→ STATED GOAL:
Rewrite the records below, renaming "collection date" to "date collected" throughout and keeping every other line exactly the same. Omit the pictures from your answer.

═══ LISTED RECORDS

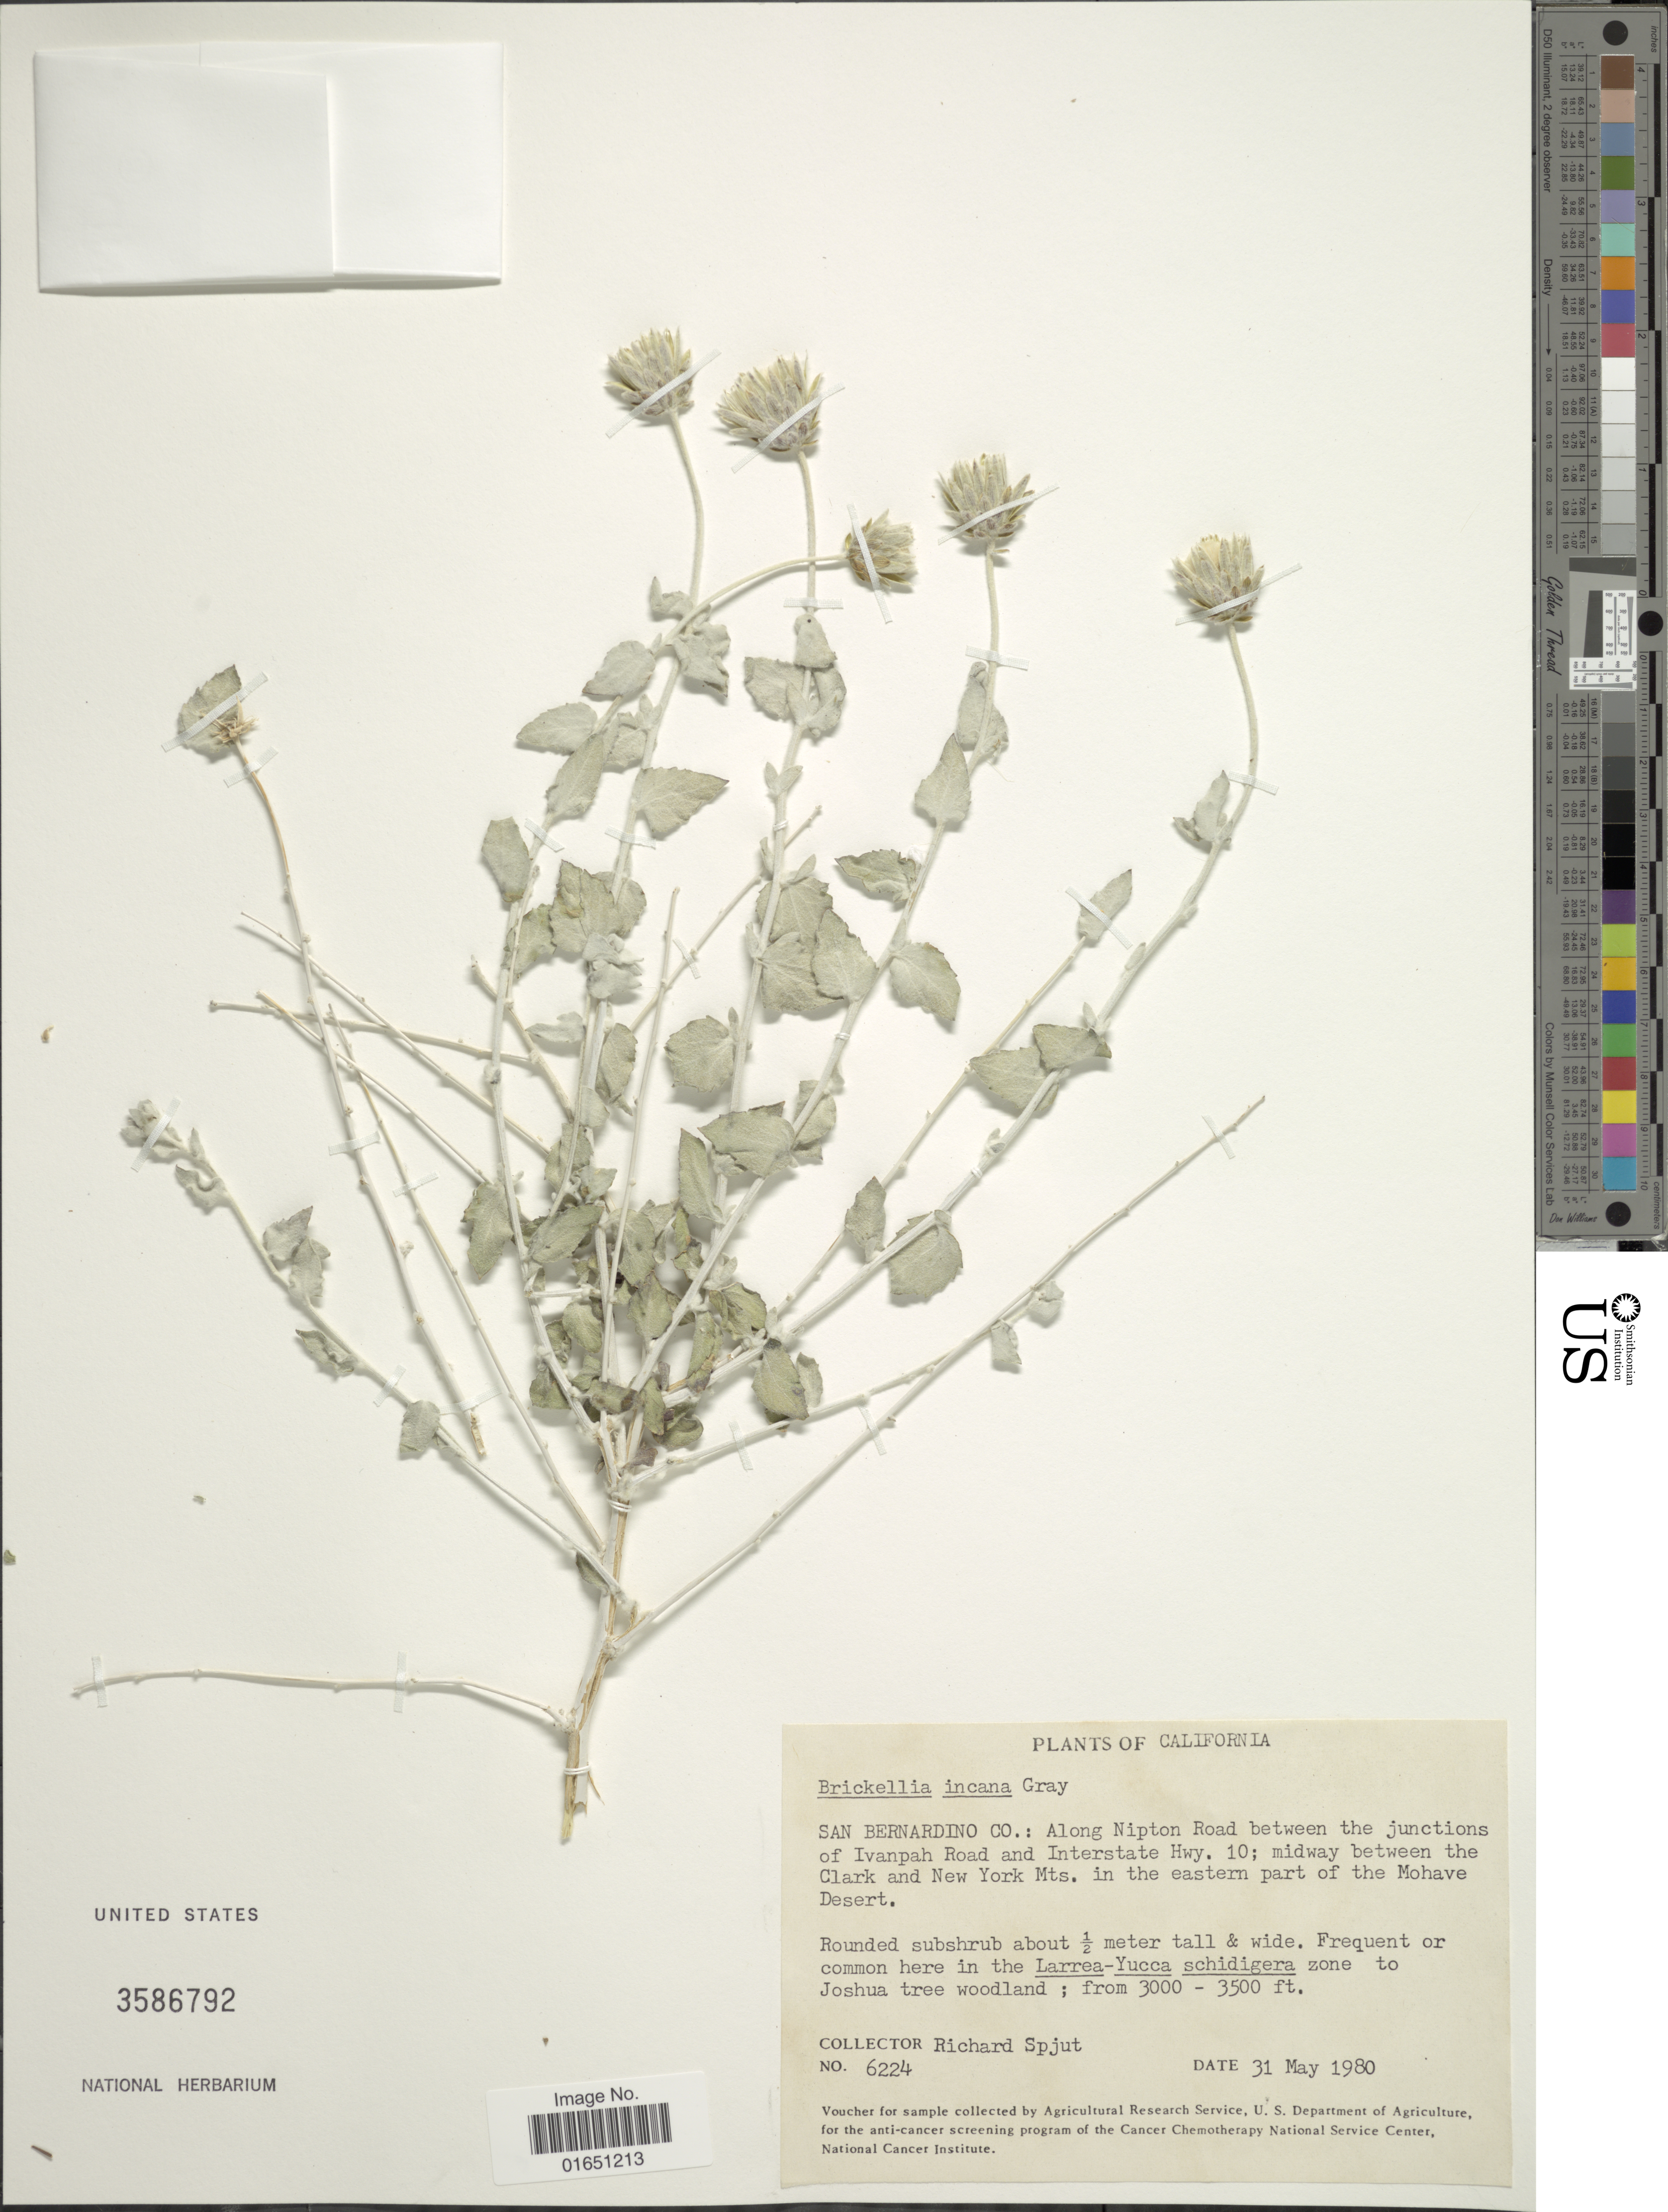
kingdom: Plantae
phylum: Tracheophyta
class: Magnoliopsida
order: Asterales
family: Asteraceae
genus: Brickellia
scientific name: Brickellia incana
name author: A. Gray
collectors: R. Spjut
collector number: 6224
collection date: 1980-05-31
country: United States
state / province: California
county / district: San Bernardino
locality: San Bernardino Co.: Along Nipton road between the junctions of Ivanpah Road and Interstate Hwy. 10; midway between the Clark and New York Mts. in the eastern part of the Mohave Desert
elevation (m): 914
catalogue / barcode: US 3586792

══════

→ TASK RESPONSE:
kingdom: Plantae
phylum: Tracheophyta
class: Magnoliopsida
order: Asterales
family: Asteraceae
genus: Brickellia
scientific name: Brickellia incana
name author: A. Gray
collectors: R. Spjut
collector number: 6224
date collected: 1980-05-31
country: United States
state / province: California
county / district: San Bernardino
locality: San Bernardino Co.: Along Nipton road between the junctions of Ivanpah Road and Interstate Hwy. 10; midway between the Clark and New York Mts. in the eastern part of the Mohave Desert
elevation (m): 914
catalogue / barcode: US 3586792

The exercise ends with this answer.